The Indiana Law Blog has flagged an opinion column on how public pensions are in trouble. It notes that Indiana is one of the places where public pensions are in trouble.
I haven’t seen numbers lately, but Indiana’s pension trouble is not a new problem. This train has been rolling for a long time. I remember about 12 years ago, when Indiana was running a surplus, some of the folks I worked with thought it was high time to devote a lot of that surplus to stabilizing the underfunded public pensions. (They were not exactly unbiased on the subject because they were folks who were devoting their careers to working for the State, in part, because of the promised pension.)
Buzzcut says
This is one of the areas that I’m trying to educate myself about a little more.

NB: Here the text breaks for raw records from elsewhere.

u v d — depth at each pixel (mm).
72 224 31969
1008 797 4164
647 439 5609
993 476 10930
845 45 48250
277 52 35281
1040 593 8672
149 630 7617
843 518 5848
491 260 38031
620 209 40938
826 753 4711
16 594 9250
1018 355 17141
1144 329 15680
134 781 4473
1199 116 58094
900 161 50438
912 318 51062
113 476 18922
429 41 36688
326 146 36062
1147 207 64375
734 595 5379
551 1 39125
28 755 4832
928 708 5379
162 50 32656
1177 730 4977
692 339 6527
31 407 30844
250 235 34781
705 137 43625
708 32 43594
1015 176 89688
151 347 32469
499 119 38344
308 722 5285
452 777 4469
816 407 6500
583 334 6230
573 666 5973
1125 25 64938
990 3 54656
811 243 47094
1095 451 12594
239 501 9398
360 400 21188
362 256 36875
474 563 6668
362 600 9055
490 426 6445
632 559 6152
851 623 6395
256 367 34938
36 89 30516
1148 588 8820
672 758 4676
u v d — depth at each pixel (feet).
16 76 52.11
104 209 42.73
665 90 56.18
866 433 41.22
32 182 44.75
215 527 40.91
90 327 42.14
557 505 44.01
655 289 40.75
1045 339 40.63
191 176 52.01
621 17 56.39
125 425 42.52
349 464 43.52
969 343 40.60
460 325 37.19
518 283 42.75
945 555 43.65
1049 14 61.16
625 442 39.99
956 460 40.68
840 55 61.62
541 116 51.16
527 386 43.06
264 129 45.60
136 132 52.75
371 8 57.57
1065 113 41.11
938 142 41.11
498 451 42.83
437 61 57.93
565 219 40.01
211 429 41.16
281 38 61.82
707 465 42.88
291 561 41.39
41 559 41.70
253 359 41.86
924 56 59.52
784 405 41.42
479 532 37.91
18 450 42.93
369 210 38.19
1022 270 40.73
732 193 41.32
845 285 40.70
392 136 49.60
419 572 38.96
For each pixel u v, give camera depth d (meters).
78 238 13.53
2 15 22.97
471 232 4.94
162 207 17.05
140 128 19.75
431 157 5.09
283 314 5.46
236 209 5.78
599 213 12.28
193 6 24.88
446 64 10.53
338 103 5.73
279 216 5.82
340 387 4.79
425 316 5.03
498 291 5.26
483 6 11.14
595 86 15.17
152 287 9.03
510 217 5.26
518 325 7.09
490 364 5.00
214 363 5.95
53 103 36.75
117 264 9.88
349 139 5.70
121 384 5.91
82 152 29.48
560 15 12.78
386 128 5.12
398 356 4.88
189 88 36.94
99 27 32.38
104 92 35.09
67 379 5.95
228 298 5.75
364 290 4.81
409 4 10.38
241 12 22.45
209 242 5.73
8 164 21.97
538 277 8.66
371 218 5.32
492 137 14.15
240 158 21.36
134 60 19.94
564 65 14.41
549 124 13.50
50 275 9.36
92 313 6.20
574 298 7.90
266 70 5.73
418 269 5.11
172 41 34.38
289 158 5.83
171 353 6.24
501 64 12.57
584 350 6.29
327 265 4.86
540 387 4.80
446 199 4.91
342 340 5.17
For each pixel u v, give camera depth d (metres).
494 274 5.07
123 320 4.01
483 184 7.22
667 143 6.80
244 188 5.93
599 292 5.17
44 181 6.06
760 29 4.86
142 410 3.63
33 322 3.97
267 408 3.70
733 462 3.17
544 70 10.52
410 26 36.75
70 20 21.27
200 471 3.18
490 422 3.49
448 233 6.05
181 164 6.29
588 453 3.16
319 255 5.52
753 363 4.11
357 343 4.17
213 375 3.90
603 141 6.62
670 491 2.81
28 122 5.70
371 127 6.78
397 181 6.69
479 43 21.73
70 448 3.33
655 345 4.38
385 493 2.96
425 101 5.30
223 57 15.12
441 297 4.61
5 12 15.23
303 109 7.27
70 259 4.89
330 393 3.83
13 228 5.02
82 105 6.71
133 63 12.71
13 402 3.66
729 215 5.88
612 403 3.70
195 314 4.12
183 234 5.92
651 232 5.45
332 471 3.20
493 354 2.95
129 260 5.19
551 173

While it is true that public employee pensions are a disaster nationwide, I don’t think it is true that Indiana is all that bad off.
It looks like there are two classes of employees, those employed before 1995 and those employed after. Those from before ’95 are in one system that is pay as you go. This is why Indiana gets a bad rating, because the legislature needs to fund these pensions every year.
Those after ’95 are in a fully funded pension system. The state pays 7% of the employees wages into the system every year, which is pretty good from the employees persepctive.
I’m still getting information as to retirement ages, how much they get in retirement, etc. etc. etc. I think that is a bigger issue than if the pensions are funded or not. But at first blush, it doesn’t seem like their getting absolutely outrageous pensions, like they do across the border in Illinois (and why Illinois is $13 billion in the hole this year).
Mike Kole says
7% of your income into the system is pretty good? Sure, if you work in govt long enough to become vested in the system, and if the system delivers for you on the back end. Otherwise, it’s just a 7% tax, which for the average govt worker is money better in your family budget.
I worked for just short of 4 years in county government. Every nickel I put in is a nickel I’ll never see again.